Scevra e lontana dal ruolo che la Storia e il femminismo,
soprattutto dopo la riscoperta del secondo Novecento da parte del movimento
americano, Anna Meacci,
con il suo solito e consolidato slang toscano sempre in bilico tra il serio e
il faceto nell’antro che si è costruita di denuncia
sociale (da “Fiabole” a “Stupiti e banditi”, “Romanina” e “Sogni dismessi”)
affrancandosi da quella comicità dalla quale comunque nasce, ci rende
un’immagine di Artemisia
Gentileschi tutt’altro che mitica o epica ma anzi, ritagliandole un abito
di un’umanità sofferta e sofferente ma per niente martire o vittima. Anna è
pasionaria e si getta nelle parole della vita e del processo per stupro ai
danni della pittrice del Seicento, la prima alla quale
saranno commissionati e pagati i quadri. Ha un vestito colorato ed i capelli raccolti come una flamenchista
che ricordano le donne fiere e coraggiose del Sud del mondo, le madri
argentine. E’ scalza in omaggio alla ribellione di Artemisia.

━━━━━━━━━━

Cosa fare:
Elenca tutti i titoli racchiusi tra virgolette nel testo su Anna Meacci e Artemisia Gentileschi.

━━━━━━━━━━

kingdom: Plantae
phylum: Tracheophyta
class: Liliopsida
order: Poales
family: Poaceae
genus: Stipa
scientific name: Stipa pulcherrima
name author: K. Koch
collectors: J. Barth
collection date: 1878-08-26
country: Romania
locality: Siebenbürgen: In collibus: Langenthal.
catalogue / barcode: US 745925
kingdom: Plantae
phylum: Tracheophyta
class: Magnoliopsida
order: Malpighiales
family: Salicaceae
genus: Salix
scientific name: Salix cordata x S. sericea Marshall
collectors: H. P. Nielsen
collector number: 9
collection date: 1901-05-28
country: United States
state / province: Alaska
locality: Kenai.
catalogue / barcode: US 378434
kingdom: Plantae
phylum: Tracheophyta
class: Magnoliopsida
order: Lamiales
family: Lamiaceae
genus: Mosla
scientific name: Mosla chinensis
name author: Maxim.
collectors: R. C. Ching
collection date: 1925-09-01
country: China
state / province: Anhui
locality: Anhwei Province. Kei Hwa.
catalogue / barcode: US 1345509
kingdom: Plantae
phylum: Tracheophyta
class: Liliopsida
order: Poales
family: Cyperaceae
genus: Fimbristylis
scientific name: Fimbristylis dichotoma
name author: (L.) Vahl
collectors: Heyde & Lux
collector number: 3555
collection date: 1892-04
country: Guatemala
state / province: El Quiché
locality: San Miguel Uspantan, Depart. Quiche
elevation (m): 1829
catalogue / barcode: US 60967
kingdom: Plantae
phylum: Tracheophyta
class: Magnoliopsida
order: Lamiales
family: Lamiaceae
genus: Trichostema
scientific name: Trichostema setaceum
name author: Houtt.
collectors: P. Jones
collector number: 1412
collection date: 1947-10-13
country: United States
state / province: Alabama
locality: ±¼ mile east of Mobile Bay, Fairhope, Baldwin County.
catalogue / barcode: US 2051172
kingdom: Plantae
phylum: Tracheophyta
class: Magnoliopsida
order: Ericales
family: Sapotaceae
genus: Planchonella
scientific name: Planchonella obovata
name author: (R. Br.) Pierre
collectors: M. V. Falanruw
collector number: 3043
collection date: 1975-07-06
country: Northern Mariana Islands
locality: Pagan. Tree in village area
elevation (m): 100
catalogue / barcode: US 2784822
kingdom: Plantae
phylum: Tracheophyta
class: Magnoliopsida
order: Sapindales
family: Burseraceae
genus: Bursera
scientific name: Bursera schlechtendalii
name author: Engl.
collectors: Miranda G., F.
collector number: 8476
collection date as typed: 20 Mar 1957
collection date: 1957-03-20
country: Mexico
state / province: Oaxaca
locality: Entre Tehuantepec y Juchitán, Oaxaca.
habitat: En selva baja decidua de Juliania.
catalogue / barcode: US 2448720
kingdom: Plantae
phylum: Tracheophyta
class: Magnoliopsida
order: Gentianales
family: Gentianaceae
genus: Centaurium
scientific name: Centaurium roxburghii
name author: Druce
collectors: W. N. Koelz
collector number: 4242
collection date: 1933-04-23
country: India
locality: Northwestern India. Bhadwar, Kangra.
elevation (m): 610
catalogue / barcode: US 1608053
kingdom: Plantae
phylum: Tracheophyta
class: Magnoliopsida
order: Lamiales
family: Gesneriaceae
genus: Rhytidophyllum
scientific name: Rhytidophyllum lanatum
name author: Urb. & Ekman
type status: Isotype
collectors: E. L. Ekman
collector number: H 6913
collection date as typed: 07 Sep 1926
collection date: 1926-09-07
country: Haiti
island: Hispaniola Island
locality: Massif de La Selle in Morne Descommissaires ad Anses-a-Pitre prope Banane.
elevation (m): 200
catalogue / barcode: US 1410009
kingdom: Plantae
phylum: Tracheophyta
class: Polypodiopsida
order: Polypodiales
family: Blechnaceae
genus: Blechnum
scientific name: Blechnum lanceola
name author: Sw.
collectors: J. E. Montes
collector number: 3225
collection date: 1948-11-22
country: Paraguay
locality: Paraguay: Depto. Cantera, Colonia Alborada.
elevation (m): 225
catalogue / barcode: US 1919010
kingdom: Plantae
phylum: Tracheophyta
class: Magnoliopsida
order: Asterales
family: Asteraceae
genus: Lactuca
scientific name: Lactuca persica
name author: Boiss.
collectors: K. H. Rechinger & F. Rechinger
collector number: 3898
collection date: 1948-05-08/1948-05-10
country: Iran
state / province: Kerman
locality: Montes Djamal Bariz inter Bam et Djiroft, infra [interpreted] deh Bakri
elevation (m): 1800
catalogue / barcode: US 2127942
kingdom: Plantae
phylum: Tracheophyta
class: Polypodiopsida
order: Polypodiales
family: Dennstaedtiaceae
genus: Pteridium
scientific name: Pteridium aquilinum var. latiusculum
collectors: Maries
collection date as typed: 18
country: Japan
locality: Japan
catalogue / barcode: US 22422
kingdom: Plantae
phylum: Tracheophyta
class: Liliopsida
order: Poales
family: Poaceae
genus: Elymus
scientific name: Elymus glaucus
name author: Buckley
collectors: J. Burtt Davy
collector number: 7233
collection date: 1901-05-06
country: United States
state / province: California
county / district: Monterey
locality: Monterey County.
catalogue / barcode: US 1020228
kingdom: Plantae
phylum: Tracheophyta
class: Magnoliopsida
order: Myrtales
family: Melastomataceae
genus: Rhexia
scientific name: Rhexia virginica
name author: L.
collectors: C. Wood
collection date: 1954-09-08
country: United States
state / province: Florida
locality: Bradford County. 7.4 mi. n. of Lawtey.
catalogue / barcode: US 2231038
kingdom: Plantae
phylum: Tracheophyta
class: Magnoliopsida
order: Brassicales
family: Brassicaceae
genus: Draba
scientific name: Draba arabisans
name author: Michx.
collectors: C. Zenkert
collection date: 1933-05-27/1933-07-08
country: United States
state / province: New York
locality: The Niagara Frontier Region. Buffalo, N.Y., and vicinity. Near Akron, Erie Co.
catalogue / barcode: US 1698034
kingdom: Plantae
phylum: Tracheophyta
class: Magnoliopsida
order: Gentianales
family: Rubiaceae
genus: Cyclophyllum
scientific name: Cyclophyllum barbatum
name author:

━━━━━━━━━━

Soluzione:
- Fiabole
- Stupiti e banditi
- Romanina
- Sogni dismessi